5.2 Organisation

Print Friendly, PDF & Email

The Guild, in the early days consisted of three interlinked organisations as follows.

(I) The Dominican Chapter

The first to be formed was the Chapter of the Dominican Tertiaries. This included non-Guild members such as Commander Shove and Mary Gill.

(II) The Guild of St Joseph and Dominic

Secondly, there was the Guild itself. In fact this was an organisation which, of itself, did not have a very firm legal foundation, it was just a loose members association which did not hold assets. In effect, the purpose of the Guild was to determine who were members of the Guild. Until 1928, there was a requirement that members should also be members of the Dominican Chapters. Importantly, it also specified that Guild members would be members of the third organisation, The Spoil Bank Association Limited.

The constitution of the Guild was as follows

The Guild holds;

  1. That all work is ordained to God and should be Divine worship.
    As human life is ordained to God so must human work be. We cannot serve God and Mammon but we can love God and our neighbour. The love of God means that work must be done according to an absolute standard of reasonableness; the love of our neighbour means that work must be done according to an absolute standard of serviceableness. Good quality is therefore twofold, work must be good in itself and good for use. (From ‘Actus Sequitur Esse’,The Game, Sept.,1921).
  2. That the principle of individual human responsibility being a fundamental of Catholic doctrine and this principle involving the principle of ownership, workmen should own their own tools, their workshops and the product of their work.

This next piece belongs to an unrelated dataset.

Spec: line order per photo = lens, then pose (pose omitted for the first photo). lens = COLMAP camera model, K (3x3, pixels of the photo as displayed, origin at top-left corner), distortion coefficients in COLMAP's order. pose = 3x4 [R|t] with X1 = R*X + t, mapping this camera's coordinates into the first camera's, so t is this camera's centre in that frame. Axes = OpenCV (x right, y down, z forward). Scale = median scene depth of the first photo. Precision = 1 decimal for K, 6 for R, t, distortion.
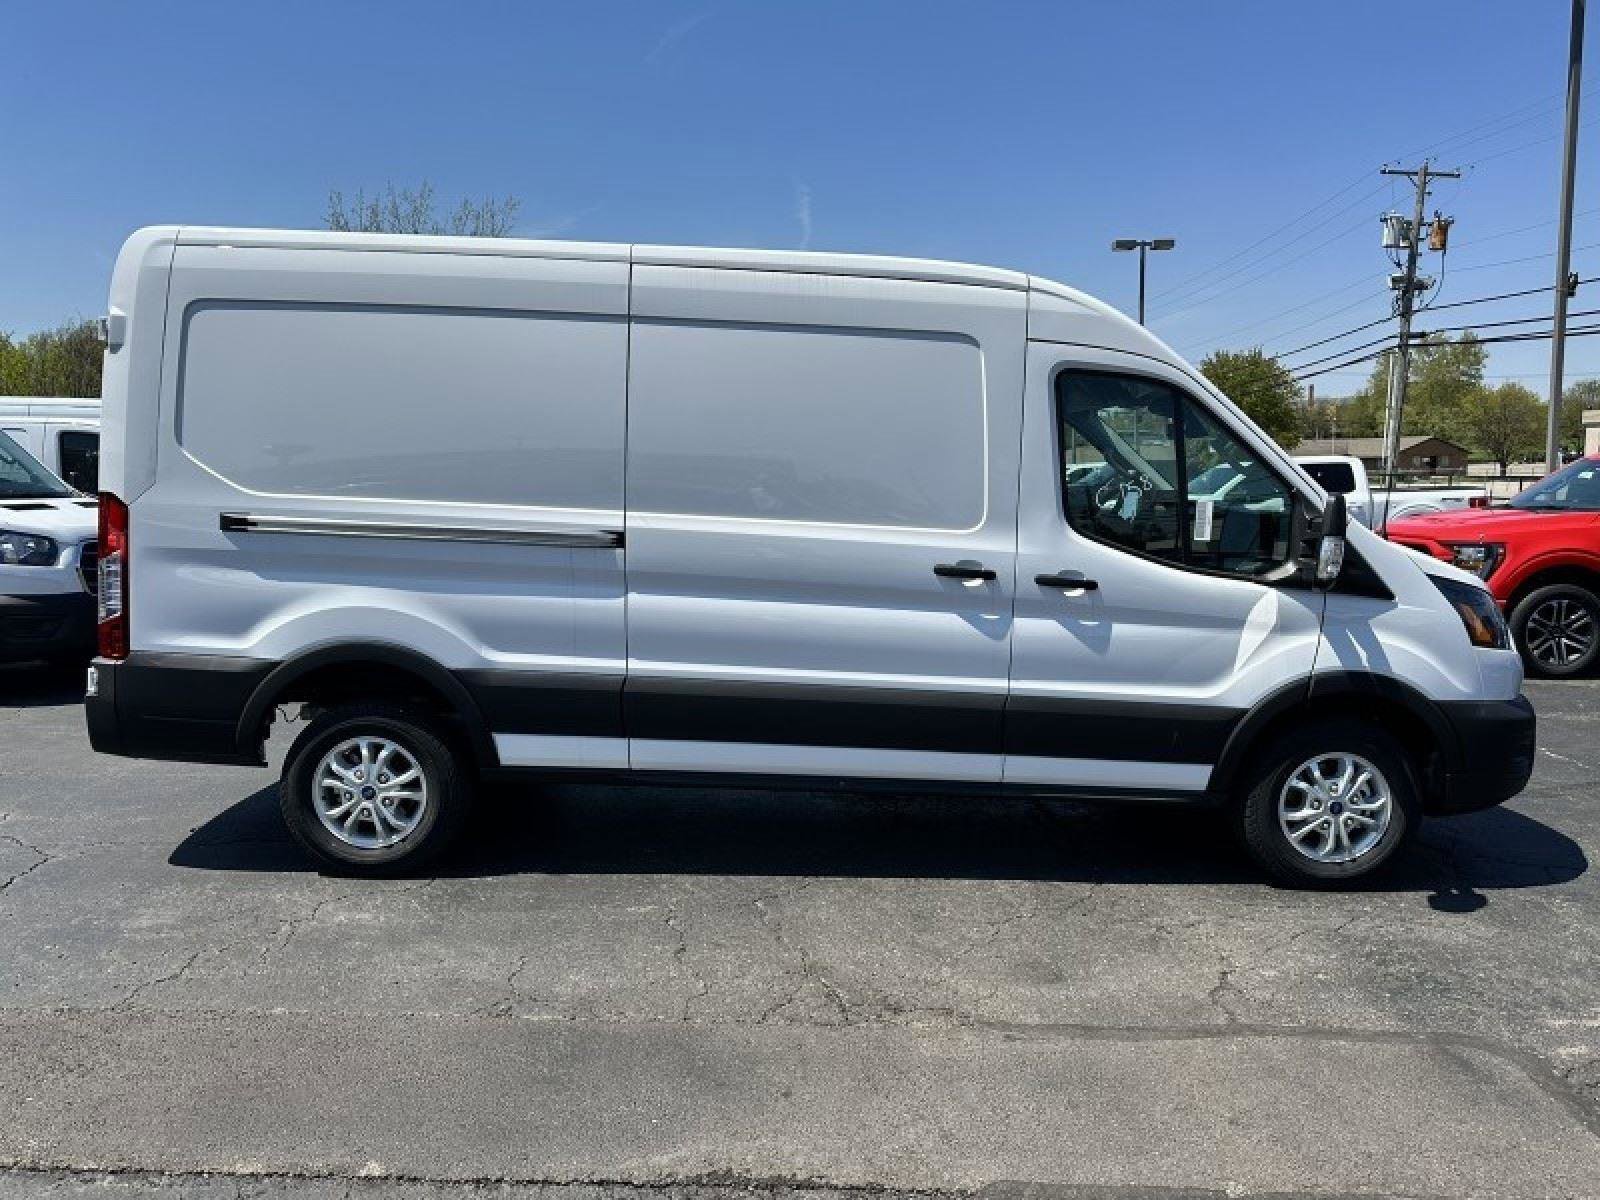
lens RADIAL K [[1095.4, 0, 792.3], [0, 1095.4, 598.6], [0, 0, 1]] dist [0.066860, -0.070943]
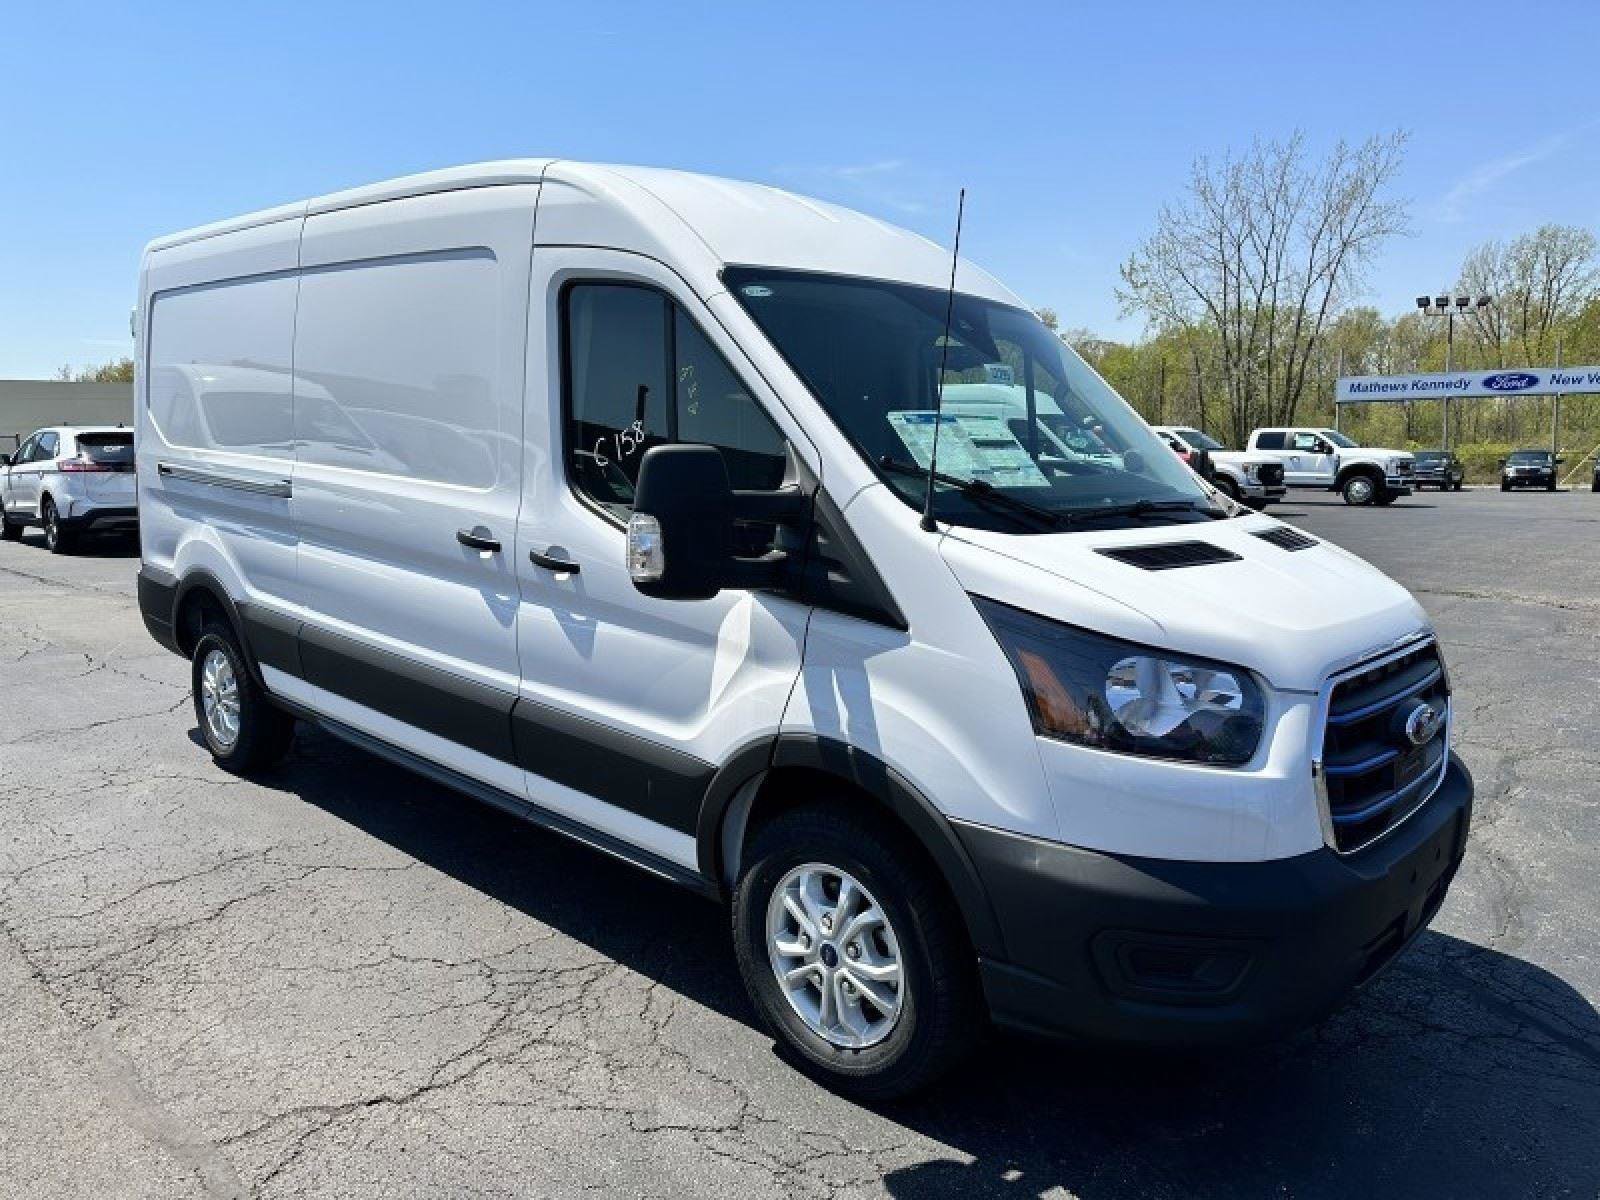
lens RADIAL K [[1095.4, 0, 792.3], [0, 1095.4, 598.6], [0, 0, 1]] dist [0.066860, -0.070943]
pose [[0.738274, 0.090836, -0.668357, 0.883248], [-0.071814, 0.995844, 0.056019, -0.043468], [0.670668, 0.006640, 0.741728, 0.538170]]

The Guild therefore aims at:

  1. Making the goodness of the thing to be made the immediate concern in work.
  2. Undertaking and imposing only such work as involves responsibility for the thing to be made.
  3. Making the good of the work and the freedom of the workman the test of its workshop methods, tools and appliances.


  1. Members shall be 
    1. Practising Catholics 
    2. Earning their living by creative manual work 
    3. Owners of their tools and of their work.
  2. Admission to the Guild shall be by the unanimous consent of the members.
  3. Applicants for membership who fulfil all conditions for admission shall be postulants for at least one year and shall be known as Qualified Postulants.
  4. Applicants, such as apprentices, may be admitted to membership who do not yet fulfil the third condition for admission, but shall remain postulants until such time as they are able to fulfil it and shall be known as Unqualified Postulants.
  5. The approval of the Guild must be obtained for the entrance of any apprentice or employee to a member’s workshop and such apprentices or employees must be Catholics.
  6. A Guildsman may not enter into workshop partnership with a non Guildsman.
  7. The members shall elect annually a Prior who shall represent the Guild in all its affairs and superintend the work of such other officers as may be appointed. He shall generally take care that the Constitution be observed.
  8. There shall be a meeting of the members at least once a month to decide whatever may be required. Postulants shall attend the Guild meetings but without a vote.
  9. It shall be the Guild’s duty to encourage understanding and practice of its principles among its members by arranging occasions for their discussion and exposition.
  10. Guildsmen shall meet in the Chapel for prayer in common on such regular occasions as may be arranged.
  11. There shall be a regular Guild subscription for the upkeep of the Chapel and other expenses.

(III) The Spoil Bank Association Limited

It would seem that at some stage early in the Guild’s life, advice was received that it would be best to conduct the financial affairs of the Guild through the medium of a limited company. Accordingly, a company limited by guarantee was formed on 9 November 1921, named The Spoil Bank Association Limited (company number 00177737) with all Guild members being members of this company. In the Memorandum of Articles, the subscribers are listed as Herbert Joseph Cribb, Carver & Letter Cutter, A.Eric R. Gill, Sculptor, W. David Jones, Painter & Wood Engraver, George Maxwell, Builder, H. Douglas C. Pepler, Printer, Wm. John Tull, Printer, Charles L. Waters, Clerk.

This company owned the Guild property and charged rents to Guild members. I have not been able to establish what the arrangements were before this company was formed, but I imagine that the properties were held in the joint names of the Guild members.